L’apport de protéines dans l’alimentation stimule la synthèse des protéines musculaires. Pour différentes sources de protéines, l’effet de la synthèse musculaire varie considérablement. La grande majorité de cette différence dans l’effet de la synthèse des protéines musculaires réside dans l’utilisation postprandiale deacides aminés essentiels(en particulier la leucine).
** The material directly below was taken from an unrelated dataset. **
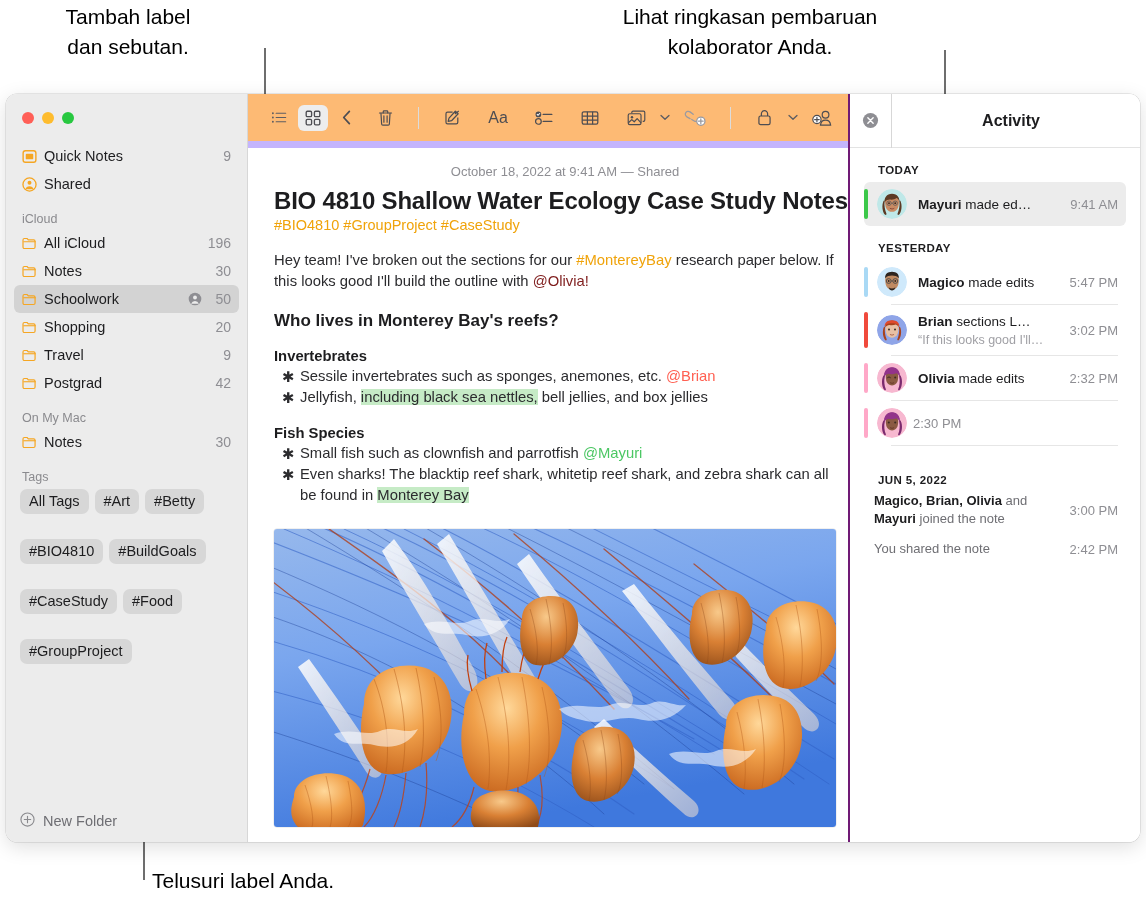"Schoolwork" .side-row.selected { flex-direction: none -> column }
L’utilisation des acides aminés essentiels après les repas est régulée par de nombreux processus physiologiques, y compris la digestion des protéines alimentaires, l’absorption des acides aminés, la rétention viscérale des acides aminés et la perfusion des muscles squelettiques, ainsi que divers facteurs alimentaires, y compris la composition en acides aminés, la teneur en acides aminés essentiels et la présence de facteurs anti-nutritionnels.
Dans cette étude, nous avons identifié divers isolats de protéines végétales (avoine, lupins, blé, chanvre, microalgues, soja, riz brun, pois, maïs et pommes de terre), des isolats de protéines animales (lactosérum, lait, caséinate), caséine et œufs) et des protéines musculaires squelettiques humaines. En utilisant la technologie de chromatographie liquide ultra-haute performance-spectrométrie de masse en tandem (UPLC-MS/MS), nous avons évalué la composition en acides aminés de ces types et sources de protéines. Cette recherche fournit une base pour identifier les protéines végétales à fort potentiel anabolique et définir de nouveaux mélanges de protéines végétales qui fournissent un spectre complet d’acides aminés essentiels similaires à la plupart des sources de protéines animales.
Résultats expérimentaux :
1) Comparaison de la teneur en protéines
Par rapport à la teneur en protéines du même isolat de protéines animales et végétales, la teneur en protéines végétales est de 51% à 81%, parmi lesquelles les graines de chanvre (51%), le lupin (61%), le maïs (65%), la teneur est plus faible; protéines de riz brun (79%), protéines de pois (80%), protéines de pomme de terre (80%), protéines de blé (81%), la teneur est relativement élevée. La teneur en protéines animales est de 51% à 81%. Le muscle squelettique humain sec contient 84% de protéines. La teneur en protéines des échantillons provenant de différents fournisseurs est également différente. La distribution des protéines de blé varie de 74 à 88%, les protéines de soja de 61% à 91%, les protéines de pois de 77 à 81%, les protéines de maïs de 58 à 75% et les protéines de pomme de terre de 77 à 77%. 83%, protéines de lactosérum de 72 à 84%, caséine de 67 à 78%.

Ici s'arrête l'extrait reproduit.